> _What the task requires_:
Extend the passage below on Lebanon's economic crisis and Iran's offer of aid, picking up after its last sentence.

> _Given text_:
________

The economic crisis came to a head last year as slowing capital inflows led to a liquidity crunch and protests erupted against the ruling elite. Banks are curbing access to cash, the Lebanese pound has slumped and inflation has spiked.

Foreign donors have said they will only help after Lebanon enacts reforms.

However, analysts say Hezbollah's role in forming the government, which took office last month, could impede securing Western and Gulf aid.

Iranian speaker Ali Larijani said in a news conference that Iran stood ready to help Lebanon.

In response to a question on whether this would close the door to any Western aid, he said: "We express our full readiness to support but we do not force this on anyone."

Mohanad Hage Ali, a fellow at the Carnegie Middle East Center, said Larijani's visit may not help bolster the new Lebanese government's image.

"It's not very helpful at this stage as Lebanon seeks foreign aid and a bailout and the help of Gulf Arab states. This is not the message you want to send," he said.

Diab has said his first trip abroad would be to the Arab region, particularly the Gulf monarchies. But none of them have officially commented on the government nor extended public invitations to Diab.

________

> _Listed entries_:
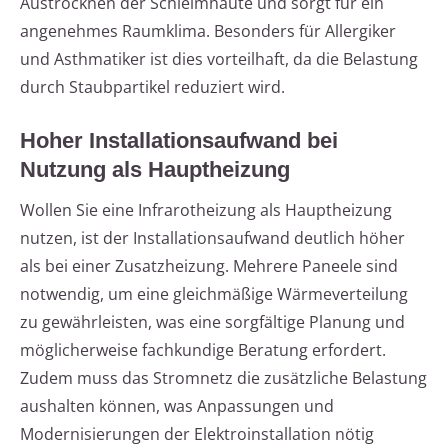
Austrocknen der Schleimhäute und sorgt für ein
angenehmes Raumklima. Besonders für Allergiker
und Asthmatiker ist dies vorteilhaft, da die Belastung
durch Staubpartikel reduziert wird.
Hoher Installationsaufwand bei
Nutzung als Hauptheizung
Wollen Sie eine Infrarotheizung als Hauptheizung
nutzen, ist der Installationsaufwand deutlich höher
als bei einer Zusatzheizung. Mehrere Paneele sind
notwendig, um eine gleichmäßige Wärmeverteilung
zu gewährleisten, was eine sorgfältige Planung und
möglicherweise fachkundige Beratung erfordert.
Zudem muss das Stromnetz die zusätzliche Belastung
aushalten können, was Anpassungen und
Modernisierungen der Elektroinstallation nötig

________

> _Exercise output_:
An Arab diplomat in the Gulf said only Qatar had invited Diab to visit so far. "No other government in the Gulf will invite him," the diplomat said.

Lebanese President Michel Aoun's office said he received an invitation to Tehran during his meeting with Larijani on Monday.

Hezbollah leader Hassan Nasrallah said on Sunday that the cabinet was not "Hezbollah's government" and that opponents who described it that way were damaging Lebanon's ties to foreign states and making it harder to combat the crisis.

A team of International Monetary Fund experts will begin consultations with Lebanon's government in Beirut on Thursday, a source familiar with the matter said. The heavily indebted state formally requested the IMF's technical help last week.

On the parallel market – now the main source of hard currency – the price of US dollars hovered around 2,400 Lebanese pounds on Monday, 60% beyond the official peg of 1,507.5 in place since 1997.